Mehrere Ursachen können die Entstehung von Legasthenie begünstigen, in den meisten Fällen wirken verschiedene Faktoren zusammen. Aktuell bewegt sich die Diskussion um folgende Auslöser:
Da Legasthenie in manchen Familien gehäuft auf tritt und bei eineiigen Zwillingen in 68% der Fälle beide Geschwister Legastheniker sind, ist der genetische Einfluss gewissermaßen bewiesen. Die Vermutungen richten sich auf eine polygenetische Ursache mit Bezug zu den Chromosomen 3, 6, 18 und vor allem 15. 2006 hat ein Forscherteam auf dem 6. Chromosom das Gen DCDC2 identifiziert (GeneID 51473), welches mit Legasthenie in Zusammenhang steht. Man glaubt, dieses Gen spiele bei der Entwicklung des Gehirns, speziell bei der Migration der Nervenzellen im fetalen Gehirn, eine Rolle. Die Wissenschaft diskutiert auch noch andere Gene als Verursacher von Legasthenie.

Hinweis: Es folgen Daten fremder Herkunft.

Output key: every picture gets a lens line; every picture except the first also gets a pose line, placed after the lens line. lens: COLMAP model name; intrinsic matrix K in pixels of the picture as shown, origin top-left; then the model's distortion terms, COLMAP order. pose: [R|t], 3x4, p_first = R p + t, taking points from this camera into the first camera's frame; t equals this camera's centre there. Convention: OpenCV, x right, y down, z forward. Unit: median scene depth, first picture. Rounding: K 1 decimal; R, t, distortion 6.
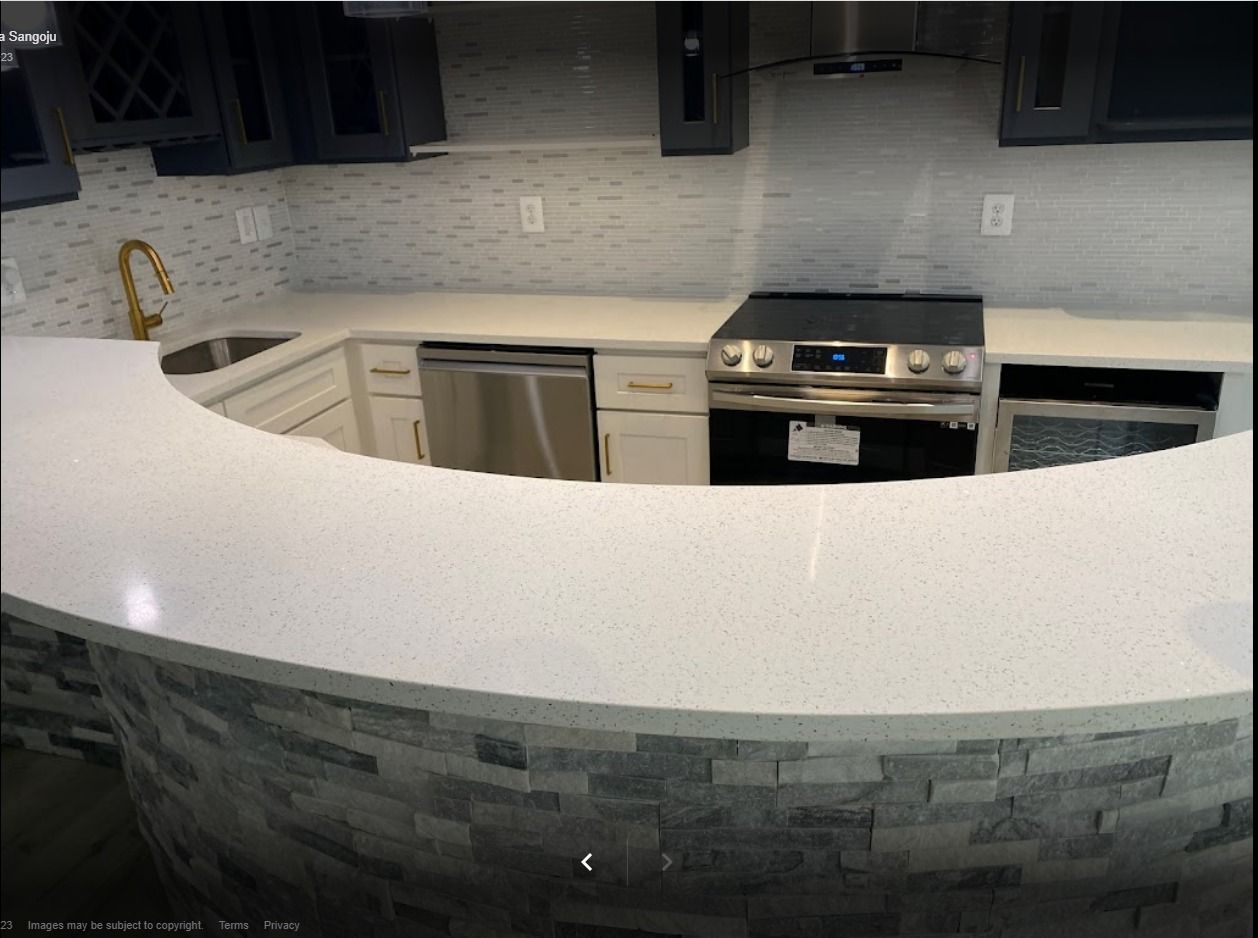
lens RADIAL K [[946.9, 0, 641.4], [0, 946.9, 461.9], [0, 0, 1]] dist [0.019495, -0.023351]
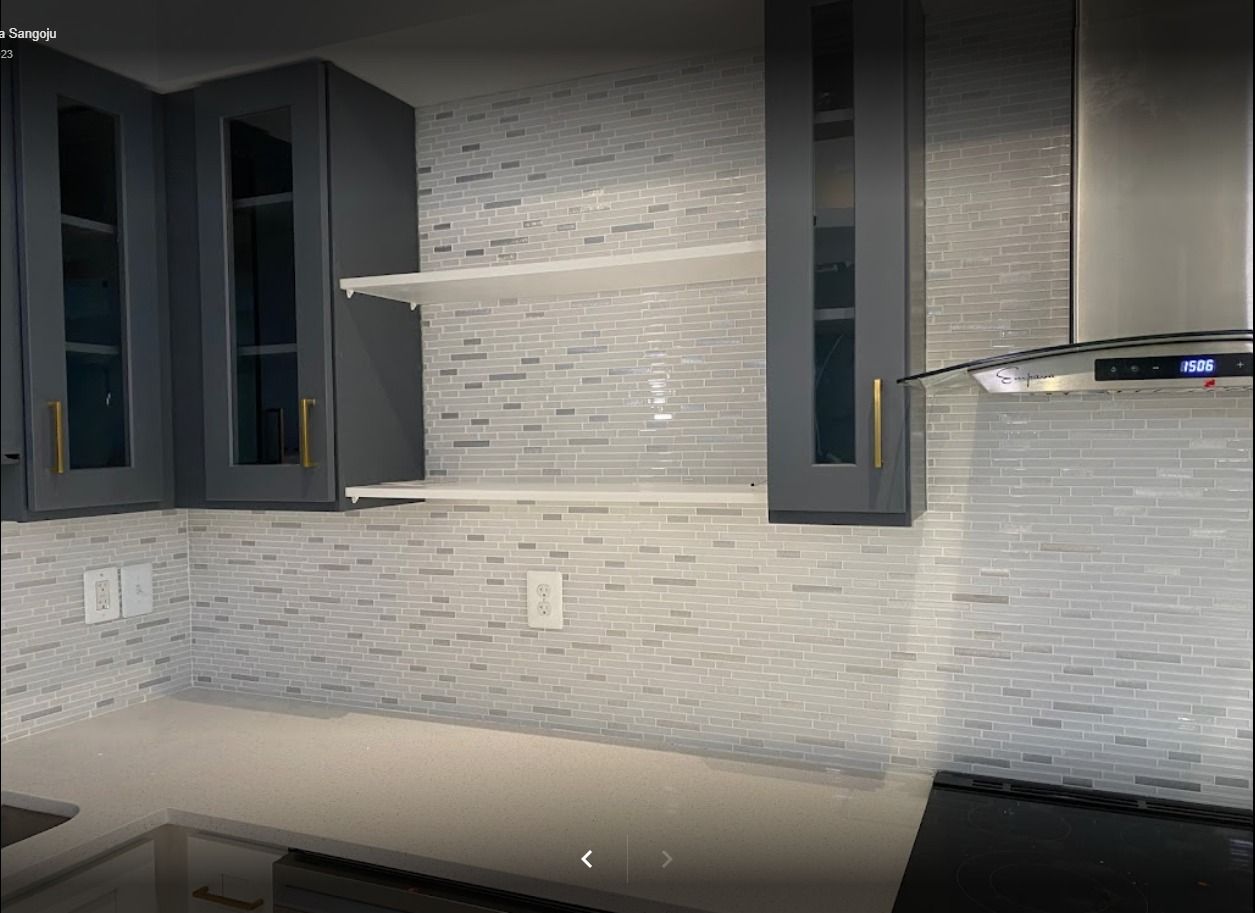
lens RADIAL K [[955.0, 0, 627.6], [0, 955.0, 456.0], [0, 0, 1]] dist [0.059149, -0.001708]
pose [[0.994323, 0.037956, -0.099408, -0.005500], [-0.071008, 0.932462, -0.354222, -0.131978], [0.079249, 0.359269, 0.929863, 0.395567]]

Bei Legasthenikern konnten beim Lesevorgang Abweichungen der Aktivierungsmuster in der Großhirnrinde gefunden werden. Betroffen sind primär die Zentren zur Sprachverarbeitung im Schläfen- und Stirnlappen in der linken Gehirnhälfte. Beobachtungen zeigen auch, dass die ausschlaggebenden Hirnzentren nicht ausreichend synchron arbeiten oder zu wenig stark vernetzt sind. Zudem deuten Probleme bei schnellen Folgen von Stimuli auf eine weniger effiziente Weiterleitung in der Seh- und Hörbahn hin.
Mängel in der auditiven und/oder visuellen Wahrnehmung sowie Probleme der Blicksteuerung können zu einer Legasthenie beisteuern. Viele Kinder mit Legasthenie haben Schwierigkeiten, ihren Blick bewusst zu steuern, wie es beim Lesen notwendig ist.
Im Alter von 1½ bis zwei Jahren durchbrechen die meisten Kinder die 50-Wort-Grenze und beginnen Sätze mit zwei Wörtern zu bilden. Bis zu einem Fünftel aller Kinder kennen allerdings auch mit zwei Jahren noch nicht mehr als 50 Wörter. Die Hälfte dieser Spätsprecher holt den Rückstand in der Entwicklung bis zum dritten oder vierten Lebensjahr wieder auf. Die andere Hälfte ist von einer Sprachentwicklungsstörung betroffen, wobei bei 50% der Kinder mit einer Sprachentwicklungsstörung in Folge Legasthenie auftritt. (25% der Spätsprecher).
Kinder, die mehr als zwei Stunden täglich fernsehen schneiden hinsichtlich ihrer Lese- und Rechtschreibkenntnisse deutlich schlechter ab als Kinder mit einem moderaten Fernsehkonsum (eine Stunde oder weniger pro Tag). Die Differenz zwischen Viel- und Wenig-Sehern verstärkt sich im Laufe der Schulzeit.